Page excerpt Start Marker
Fast forward to ruins. Dangerous unstable buildings covered in rubble and falling masonry, having sufferred shelling or worse from the all time powerhouse armies of the 41st millennium. What do they make these? Why, the safest and most reliable defensive structures in the game, of course. No random roll required; that shaky floor that was hit by an orbital strike 10,000 years ago is as safe as ever. No random roll, no danger, not even any obstruction to your movement if there's a wall in the way.

Randomness like that bothers me. The table doesn't need to randomly try to kill us. Hinder us/help us is great, it adds tactical choices we need to make, but actually losing guys to tripping over weeds and such is a throwback to the goofy origins of this hobby and is in direct opposition to the rest of it.

I like the randomness but I tire of it as a crutch for unit design. It makes the other things that don't have that crutch that much more powerful, and frankly the game has enough dice-rolling and book keeping as it is.

IcedCrow
19-03-2013, 16:50
Could make ruins dangerous terrain. I've considered doing that.

Baman
19-03-2013, 16:52
I'd mostly draw the line at the deployment.
I play Orks mainly, and the randomness of SAGs, Lootas D3 shots, etc, are all ok in my book. But these are all things that happen ingame, and if I don't want to gamble with these units, I can choose to not use them. So when I eventually get Daemon allies for my CSM, I will never use a single unit with the warpflame rule for example.
Random wargear for the Daemons on the other hand, means you cannot truly plan out your list and if you buy any gifts beside the primaris weapon things, you are paying for something you don't even know what is. Similarly, I also absolutely hate the retarded random rolls for psychic powers and magic in WFB, it's nothing but a hindrance that gimps any attempt at planning your strategy with them, besides resorting to ridiculous tricks like taking more mages so you can be sure to get all spells.
Page excerpt End Marker
Available data Start Marker
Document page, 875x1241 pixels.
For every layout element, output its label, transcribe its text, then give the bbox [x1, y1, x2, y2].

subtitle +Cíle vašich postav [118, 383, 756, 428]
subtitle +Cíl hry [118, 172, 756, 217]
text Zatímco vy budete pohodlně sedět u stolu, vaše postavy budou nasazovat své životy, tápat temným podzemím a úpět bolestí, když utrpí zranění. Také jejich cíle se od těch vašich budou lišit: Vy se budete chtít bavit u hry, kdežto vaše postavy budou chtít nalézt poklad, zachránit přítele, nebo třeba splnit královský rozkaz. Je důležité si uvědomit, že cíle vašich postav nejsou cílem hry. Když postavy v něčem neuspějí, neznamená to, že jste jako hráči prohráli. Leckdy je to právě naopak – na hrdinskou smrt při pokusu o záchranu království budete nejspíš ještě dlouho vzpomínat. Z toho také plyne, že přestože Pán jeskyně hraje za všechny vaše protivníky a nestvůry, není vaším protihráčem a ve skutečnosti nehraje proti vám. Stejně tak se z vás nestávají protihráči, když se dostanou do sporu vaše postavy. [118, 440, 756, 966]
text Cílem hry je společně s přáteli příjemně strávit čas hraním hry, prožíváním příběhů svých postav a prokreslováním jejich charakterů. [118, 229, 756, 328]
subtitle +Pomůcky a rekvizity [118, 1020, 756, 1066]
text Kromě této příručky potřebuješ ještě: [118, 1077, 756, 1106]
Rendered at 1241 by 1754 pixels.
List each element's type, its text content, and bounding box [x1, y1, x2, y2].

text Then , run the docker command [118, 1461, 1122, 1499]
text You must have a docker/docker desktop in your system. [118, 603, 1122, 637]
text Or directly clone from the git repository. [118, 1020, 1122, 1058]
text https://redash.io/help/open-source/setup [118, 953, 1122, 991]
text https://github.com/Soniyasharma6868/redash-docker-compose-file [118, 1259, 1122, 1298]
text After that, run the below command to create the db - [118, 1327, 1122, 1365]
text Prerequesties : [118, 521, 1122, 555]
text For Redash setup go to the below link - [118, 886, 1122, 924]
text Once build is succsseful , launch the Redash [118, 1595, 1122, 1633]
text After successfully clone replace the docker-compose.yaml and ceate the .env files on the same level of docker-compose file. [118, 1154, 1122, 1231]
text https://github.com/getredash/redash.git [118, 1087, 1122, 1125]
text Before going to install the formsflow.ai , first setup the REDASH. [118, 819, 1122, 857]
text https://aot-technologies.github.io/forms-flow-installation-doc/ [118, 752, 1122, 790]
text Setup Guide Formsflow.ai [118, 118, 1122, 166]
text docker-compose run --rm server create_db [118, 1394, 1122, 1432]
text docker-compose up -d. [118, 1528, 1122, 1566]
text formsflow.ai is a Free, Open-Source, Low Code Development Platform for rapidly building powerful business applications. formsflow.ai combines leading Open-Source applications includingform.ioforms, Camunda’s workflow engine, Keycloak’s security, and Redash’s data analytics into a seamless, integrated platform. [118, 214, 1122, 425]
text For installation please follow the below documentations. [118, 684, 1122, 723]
Available data End Marker
**Work request A:**
Answer these questions from the forum thread on game randomness, one line each:
(i) What does IcedCrow say he has considered doing with ruins?
(ii) Which army does Baman mainly play?
(iii) Which rule will Baman never use on any unit once he has Daemon allies for his CSM?
**Work request B:**
For each statement, say yes or no depending on whether it agrees with the forum thread on game randomness, and quote the words of the thread that decide it.
(i) Ruins in the game require a random roll.
(ii) Baman is fine with the randomness of Lootas' D3 shots.
(iii) Baman thinks random wargear for Daemons still lets you fully plan your list.
**Work request C:** Continue the forum thread on game randomness from where it stops.

**Task output A:**
(i) Making ruins dangerous terrain.
(ii) Orks.
(iii) The warpflame rule.

**Task output B:**
(i) No: "No random roll required"
(ii) Yes: "the randomness of SAGs, Lootas D3 shots, etc, are all ok in my book"
(iii) No: "means you cannot truly plan out your list"

**Task output C:**
Although some of the in-game LOLRANDOM crap is simply stupid. Namely the warpstorm chart (Though even more so in WFB when it can potentially instakill a 500 points wizard in the first turn) and the clearly broken CSM Daemon transformation. It's completely obvious they did not even bother trying to balance this crap. Which is why I always insist on house rules ignoring them.
If they absolutely want random stuff then at least don't include stuff that can kill 1/4th of your enemy's army's points solely on a lucky roll, or charts with good and bad rewards where the "good" reward is actually bad as well in most cases.

Ssilmath
19-03-2013, 16:57
Chapters, your argument falls apart once you read the bits where mysterious terrain is optional. You aren't required to use them, and if you want to you can apply various dangerous or mysterious rules to other parts of the table. I really don't know how they could have made it any more explicit that the various terrain features are tools that can be used to make the game more immersive, not inviolable additions designed to slow down gameplay. You're the leader of a club, why don't you lay out some events that utilize those tools to make things interesting, rather than complain about an issue that doesn't exist?

Chapters Unwritten
19-03-2013, 17:12
For starters, the placement in the book. The format should always be to present the terrain in simplest terms, but that's a discussion for another thread (I personally feel, as a document designer by trade, that the 6E book is MILES behind the 5E book).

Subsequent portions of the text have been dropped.